Specialists on Afghanistan commented that Karzai’s failings were scarcely news. They missed the point that there is a vast difference between what is suspected by the outside world and what is confirmed by those with daily access to the Afghan leader. Here were senior and experienced US officials giving their true opinion of the man whom the Americans and British were fighting and dying to keep in power.
All governments indulge in a degree of hypocrisy between what they say in public and in private. When democratic openness about general actions and policies is demanded, they pretend they are facing a call for total transparency which would prevent effective government. This deliberate and self-serving inflation of popular demands is usually aimed at the concealment of failure and monopolising power.
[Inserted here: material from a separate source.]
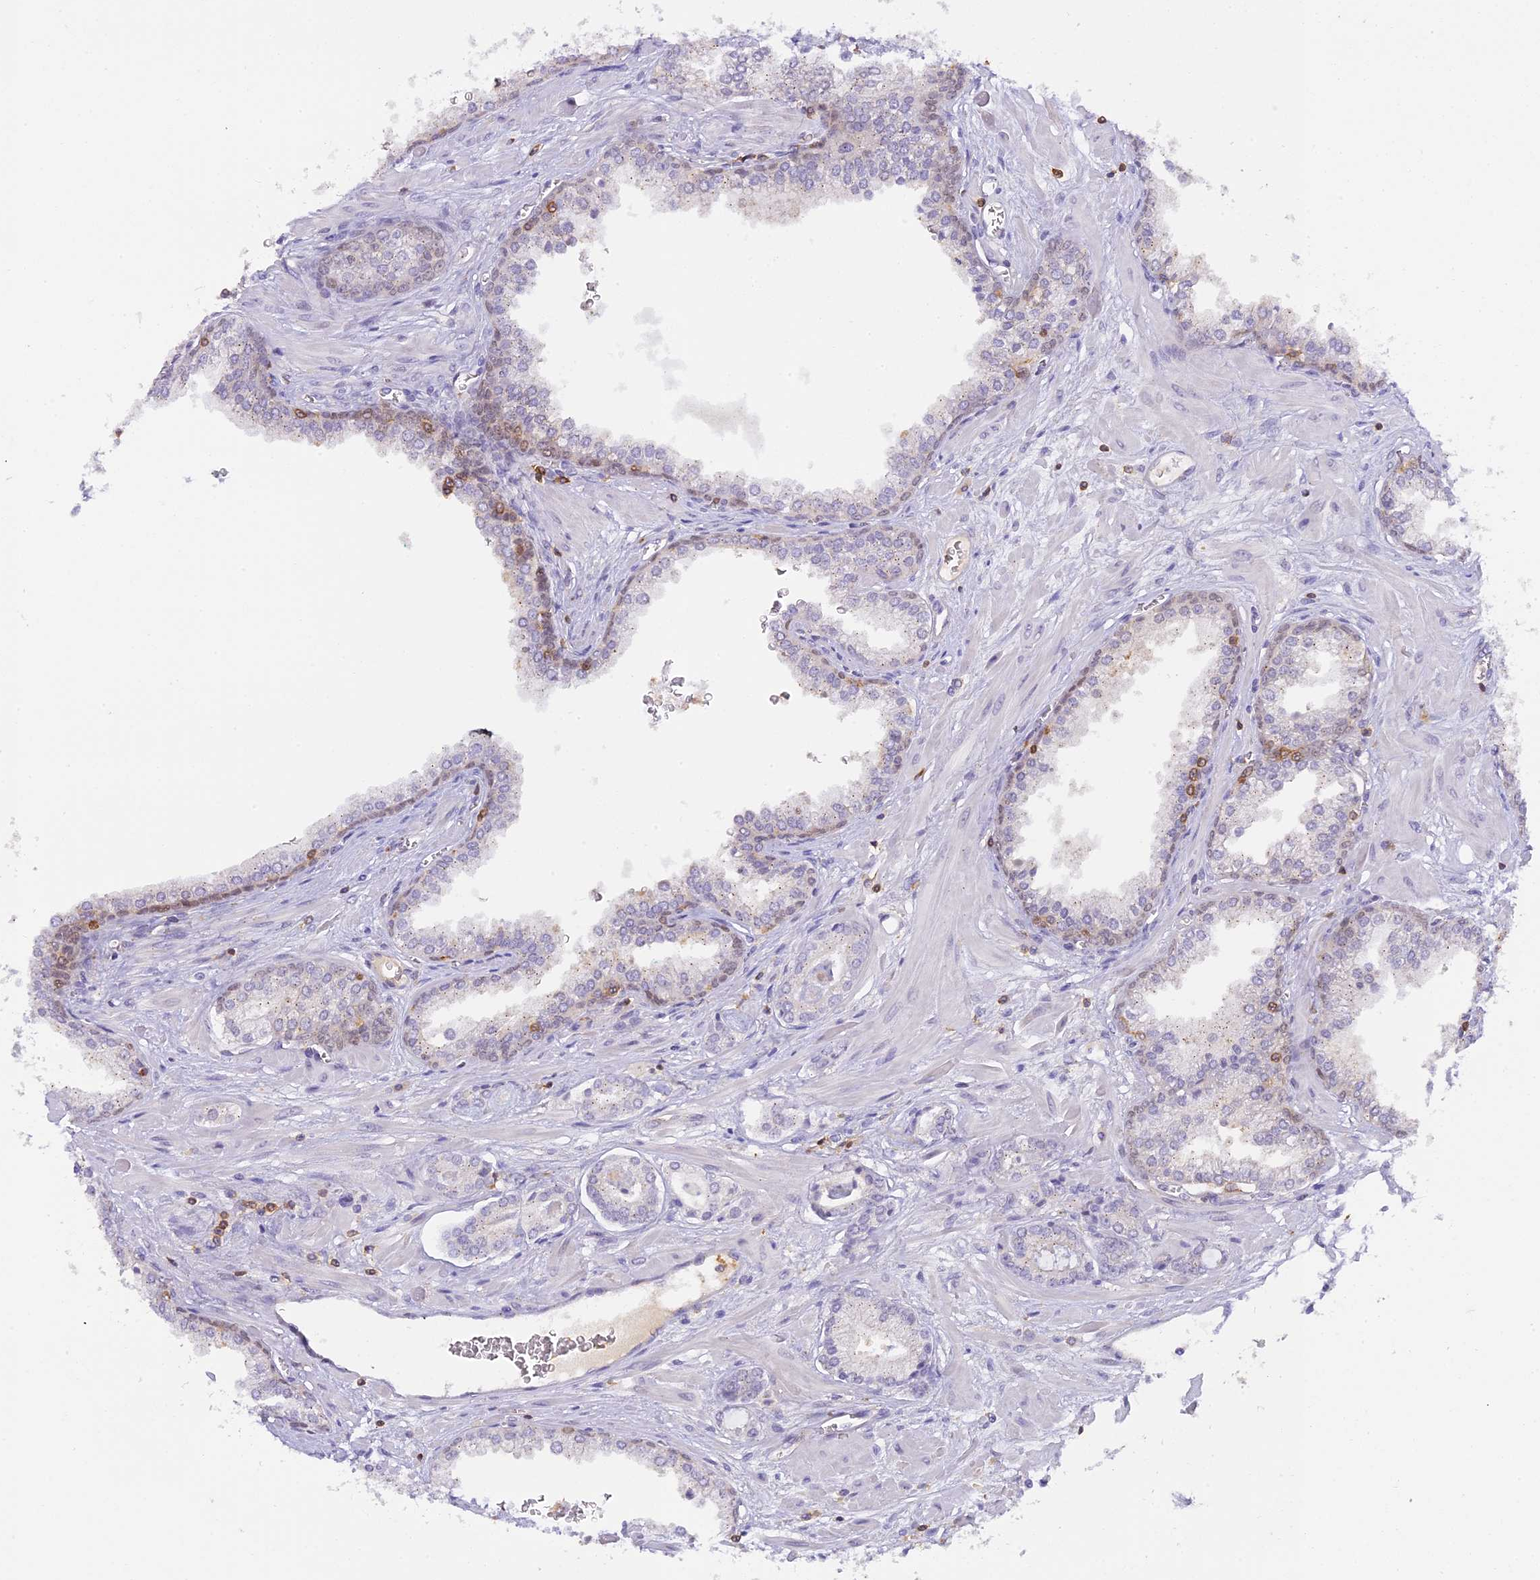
{"staining": {"intensity": "negative", "quantity": "none", "location": "none"}, "tissue": "prostate cancer", "cell_type": "Tumor cells", "image_type": "cancer", "snomed": [{"axis": "morphology", "description": "Adenocarcinoma, Low grade"}, {"axis": "topography", "description": "Prostate"}], "caption": "Adenocarcinoma (low-grade) (prostate) was stained to show a protein in brown. There is no significant staining in tumor cells. (DAB IHC, high magnification).", "gene": "FYB1", "patient": {"sex": "male", "age": 67}}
What the US government wanted to keep quiet about in Afghanistan was not just an embarrassingly negative assessment of Karzai as their main local ally. It was that it had no credible local Afghan partner and therefore could not win the war against the Taliban.
Assange and WikeLeaks unmasked not diplomatic reticence in the interests of the smooth functioning of government, but duplicity to justify lost wars in which tens of thousand died. Recent history shows that this official secrecy, frequently aided by “embedding” journalists with armies, works all too well.
In Iraq, in the months before the US presidential election in 2004, foreign embassies in Baghdad all knew and reported that US soldiers were only clinging to islands of territory in a hostile land. But the Bush administration was able to persuade US voters that, on the contrary, it was fighting and winning a battle to establish democracy against the remnants of Saddam Hussein’s regime and the adherents of Osama bin Laden.
State control of information and the ability to manipulate it makes the right to vote largely meaningless. That is why people like Julian Assange are so essential to democratic choice.